I have, over the past few months, noticed a bit of an oddity in my IT-related behaviour (I already knew about the rest of my behaviour). I work as an IBM i developer and, over the years, I have jumped on an started using pretty much every graphical tool I can find. Then I go home, boot up my Linux powered laptop, and spend half my evening in the terminal.
So why the disconnect?
I think it comes down to the fact that modernisation has become a hot topic within the IBM i community over the past few years, and it’s a bandwagon that many people jump into without pausing to define what they mean by ‘modern’. The result is that a great deal of emphasis is placed on the application front end with nowhere near enough thought being given to what overheads these tools incur.

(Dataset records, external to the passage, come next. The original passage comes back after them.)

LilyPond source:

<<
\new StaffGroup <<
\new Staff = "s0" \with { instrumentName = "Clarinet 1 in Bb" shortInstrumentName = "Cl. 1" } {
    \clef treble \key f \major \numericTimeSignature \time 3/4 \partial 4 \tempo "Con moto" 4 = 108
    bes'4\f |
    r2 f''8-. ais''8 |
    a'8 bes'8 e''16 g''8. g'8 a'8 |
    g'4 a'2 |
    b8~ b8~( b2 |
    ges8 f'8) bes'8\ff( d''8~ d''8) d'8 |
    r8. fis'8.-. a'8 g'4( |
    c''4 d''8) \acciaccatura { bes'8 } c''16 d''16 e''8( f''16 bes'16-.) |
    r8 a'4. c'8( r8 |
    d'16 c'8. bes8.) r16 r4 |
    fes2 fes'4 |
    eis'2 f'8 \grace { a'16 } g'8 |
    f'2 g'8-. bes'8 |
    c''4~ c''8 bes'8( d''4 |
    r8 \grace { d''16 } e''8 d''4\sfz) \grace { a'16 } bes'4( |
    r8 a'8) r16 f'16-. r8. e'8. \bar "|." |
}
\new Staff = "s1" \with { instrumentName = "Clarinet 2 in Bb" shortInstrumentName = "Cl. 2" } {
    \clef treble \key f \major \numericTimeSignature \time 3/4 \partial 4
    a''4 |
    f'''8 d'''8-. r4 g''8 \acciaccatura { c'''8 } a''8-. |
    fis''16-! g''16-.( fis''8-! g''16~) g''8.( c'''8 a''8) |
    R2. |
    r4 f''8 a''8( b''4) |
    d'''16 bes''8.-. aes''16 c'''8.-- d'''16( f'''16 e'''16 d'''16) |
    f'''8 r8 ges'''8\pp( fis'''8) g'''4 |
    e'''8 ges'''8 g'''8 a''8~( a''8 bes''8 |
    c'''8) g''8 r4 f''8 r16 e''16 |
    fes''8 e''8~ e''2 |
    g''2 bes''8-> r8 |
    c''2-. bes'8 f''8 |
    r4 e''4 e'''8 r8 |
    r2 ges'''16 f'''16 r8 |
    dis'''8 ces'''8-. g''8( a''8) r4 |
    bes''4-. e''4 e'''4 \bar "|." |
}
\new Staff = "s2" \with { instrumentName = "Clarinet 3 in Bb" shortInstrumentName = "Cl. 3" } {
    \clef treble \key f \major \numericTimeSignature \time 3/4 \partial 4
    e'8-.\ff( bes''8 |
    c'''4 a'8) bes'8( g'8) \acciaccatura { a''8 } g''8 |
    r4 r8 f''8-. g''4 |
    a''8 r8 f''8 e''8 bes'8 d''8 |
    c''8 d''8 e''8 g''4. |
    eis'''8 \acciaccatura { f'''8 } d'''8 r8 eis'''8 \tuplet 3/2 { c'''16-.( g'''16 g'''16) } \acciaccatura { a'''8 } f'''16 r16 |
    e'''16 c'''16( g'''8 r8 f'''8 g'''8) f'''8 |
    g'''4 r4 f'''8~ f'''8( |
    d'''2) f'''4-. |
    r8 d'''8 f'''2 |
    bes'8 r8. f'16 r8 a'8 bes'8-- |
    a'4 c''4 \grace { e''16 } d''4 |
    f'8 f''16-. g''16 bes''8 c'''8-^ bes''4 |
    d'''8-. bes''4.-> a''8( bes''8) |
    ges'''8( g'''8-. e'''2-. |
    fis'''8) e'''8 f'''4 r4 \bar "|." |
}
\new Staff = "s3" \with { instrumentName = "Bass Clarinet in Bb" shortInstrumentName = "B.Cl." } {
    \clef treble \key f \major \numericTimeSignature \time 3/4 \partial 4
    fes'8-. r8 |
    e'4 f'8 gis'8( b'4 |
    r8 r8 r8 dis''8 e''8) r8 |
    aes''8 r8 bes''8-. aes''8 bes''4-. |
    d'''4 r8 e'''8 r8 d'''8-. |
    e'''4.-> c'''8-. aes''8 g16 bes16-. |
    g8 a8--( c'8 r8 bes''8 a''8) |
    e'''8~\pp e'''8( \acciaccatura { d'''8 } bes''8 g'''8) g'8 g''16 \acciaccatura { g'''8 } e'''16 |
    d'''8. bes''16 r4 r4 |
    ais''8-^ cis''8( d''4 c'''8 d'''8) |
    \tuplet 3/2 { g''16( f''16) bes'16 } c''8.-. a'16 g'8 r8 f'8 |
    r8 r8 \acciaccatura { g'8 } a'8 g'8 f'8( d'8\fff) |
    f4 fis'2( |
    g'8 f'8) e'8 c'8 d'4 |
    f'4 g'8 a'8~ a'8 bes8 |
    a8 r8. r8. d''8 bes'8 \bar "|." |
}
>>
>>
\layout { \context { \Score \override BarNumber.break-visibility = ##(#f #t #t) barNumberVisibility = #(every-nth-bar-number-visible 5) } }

Obviously, graphical tools have many advantages. A well designed GUI is intuitive, easy to use and can put a great deal of information onto a screen in an easily digestible form. There is, however, a performance overhead to be taken into account – both in terms of network traffic and the load on the local user’s CPU. For many applications, especially applications aimed at the business end-user, this performance cost is well worth paying.
For the technical user, though, it’s not quite so clear cut.
Once you know your way around an operating system, and the text-based tools that come with it, it is often the case that the command line is a quicker and more effective method of completing a task. In these cases, the GUI approach gets in the way of achieving stuff and becomes a source of noisy frustration (as the unfortunates who share an office with me can attest).
GUI based applications do have their uses, of course, and there are plenty of tasks for which a graphical approach is the most appropriate. But sometimes it isn’t.
The challenge, therefore, when faced with a shiny new tool is to ask yourself this: How will this tool make my life easier?